Partially Secure Your Drywall.
Begin installing your drywall, making sure the sheet is oriented so that the marked center point lines up properly with the electrical box. Because electrical boxes extend forward from the stud by a fraction of an inch, your drywall will not sit flush with the studs. If you try to secure it in place, you will crack or break your drywall where it meets the electrical box. To avoid this, secure the drywall at the top of the sheet only, with one screw in each stud.
Equip Your Dremel with a Drywall Bit
Insert the drywall bit into the Dremel and adjust the length of the drywall bit that extends beyond the guide plate. The bit should extend 3/4–1 inch (2–2.5 cm) beyond the guide plate. This will ensure the bit cuts through the drywall without damaging the wires or electrical box behind the wall.
Cut From the Center Point to the Inner Edge of the Electrical Box
Plunge the drywall bit into the drywall at the marked center point of the electrical box. Then, cut in a straight line downward. Move slowly, with even pressure. When the drywall bit stops, this means it has made contact with the inner edge of the electrical box. Stop cutting and pull the drywall bit out of the wall.
Plunge the Dremel Into the Drywall On the Outside Edge of the Electrical Box
Now that you have found the inner edge of the electrical box, the battle is half over. But for the drywall to sit flush with the studs, you will need to cut around the outer edge of the box. To do this, plunge the drywall bit into the drywall 1/8 inch (3 mm) below the point where the bit made contact with the inner edge of the box. The bit should now be cutting through the drywall on the outer perimeter of the box.
Cut Around the Outside of the Electrical Box
Move the bit in a counter-clockwise motion, following the edge of the electrical box. To make sure you do not cut a larger hole than is necessary, keep contact with the electrical box. So, if you are cutting at the bottom of the electrical box, exert slight upwards pressure. This will not only keep the Dremel bit right along the box, but when you reach the edge of the box, the Dremel will naturally begin cutting upwards to follow the vertical side of the box.

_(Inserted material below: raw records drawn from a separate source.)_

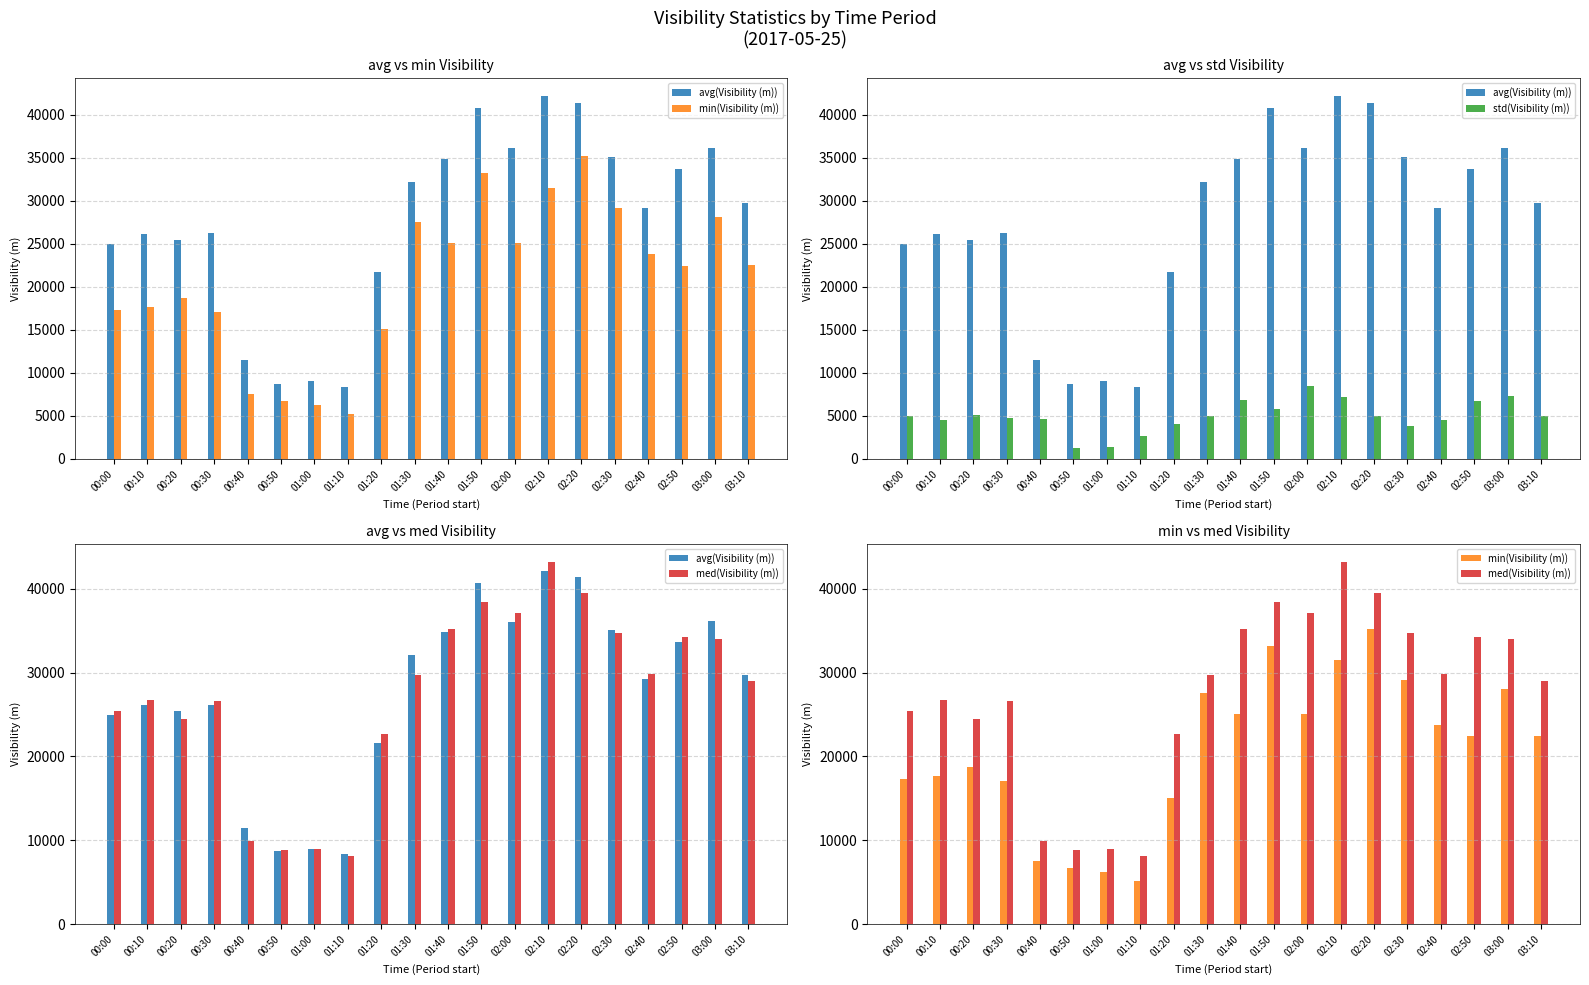

Reading left to right, list all the values displayed in this chart.

avg(Visibility (m)): 24966	26126	25404	26186	11424	8730	8999	8317	21646	32148	34873	40733	36063	42101	41350	35126	29192	33621	36149	29753
min(Visibility (m)): 17289	17680	18717	17034	7556	6760	6278	5178	15067	27532	25097	33202	25078	31507	35213	29102	23807	22440	28095	22472
std(Visibility (m)): 5025	4557	5070	4738	4569	1233	1367	2617	4074	4967	6818	5819	8410	7209	4971	3764	4481	6720	7246	5008
med(Visibility (m)): 25442	26738	24463	26606	9876	8792	9002	8176	22626	29750	35150	38402	37125	43196	39528	34767	29882	34266	34020	29060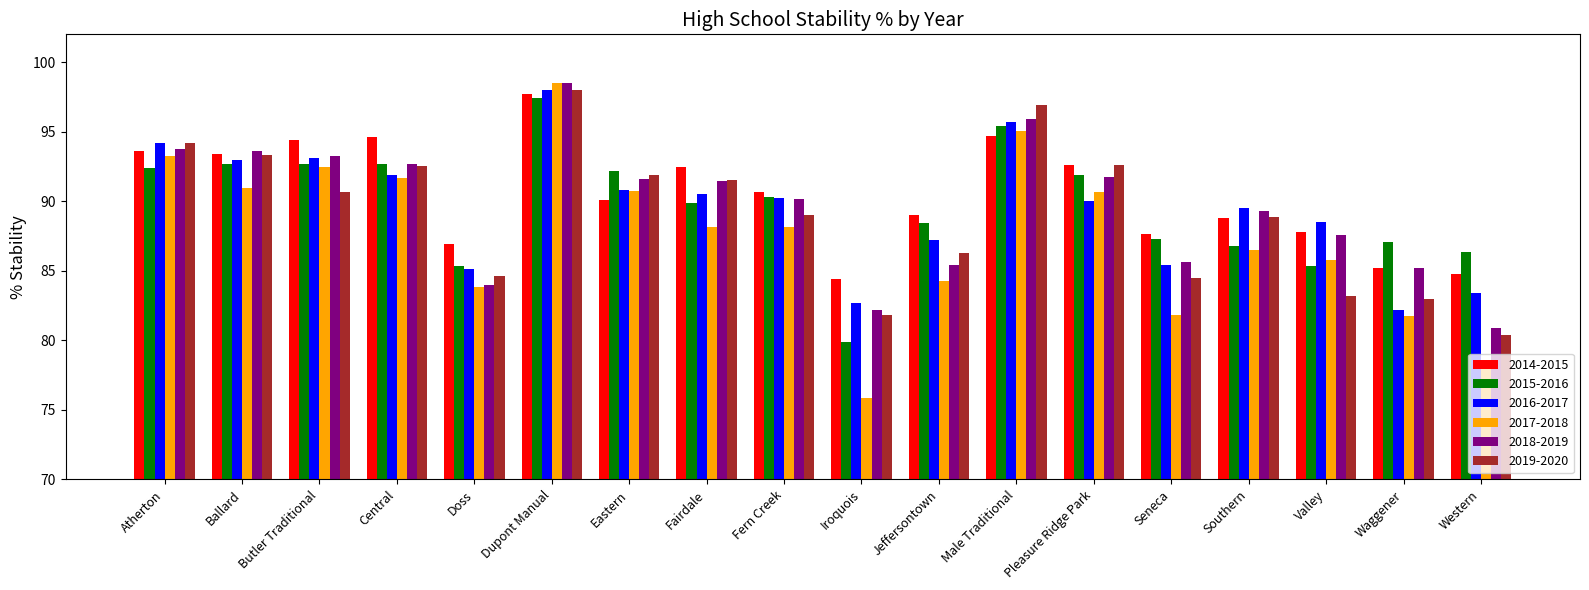

What is the lowest value of the 2016-2017 series?

82.2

Remove the Cut Drywall Piece
Once you have fully cut around the electrical box, use a scraper to pry out the cut piece of drywall. Before attempting this, make sure you have cut completely through the drywall, to avoid damaging the drywall or tearing the paper.
Push the Drywall Flush to the Studs
With the cutout removed, push the drywall up against the studs. Make sure the electrical box slots into the hole you have cut for it. If you missed any curves or turns while cutting, make additional cuts with the Dremel. Your job is done when the drywall comfortably sits flush and the electrical box is not interfering with any of the drywall edges.
Fully Secure Your Drywall
With the drywall flush to the wall, secure it completely by driving in drywall screws around the edges of the drywall and along any studs in the center of the drywall sheet. Now, your job is done, and you can easily wire any electrical components or fixtures into the electrical box.
How Do You Cut Drywall with a Rotary Tool?
Use your Dremel or another rotary tool to cut drywall around in-wall elements that must be accessed or that prevent the drywall from lying flush with the studs. Electrical boxes are the most common item you will be required to cut around. In order to perform this cut, mark where the electrical box is on your drywall sheet before hanging it. Then, hang the drywall sheet securing it only at the top. Next, use a Dremel equipped with a drywall bit to cut around the outside edge of the electrical box. After cutting, push the drywall flush to the wall and ensure the electrical box is not interfering with the drywall. Make any additional cuts with the Dremel as necessary to ensure a perfect fit. Finally, secure the sheet of drywall in place with additional screws.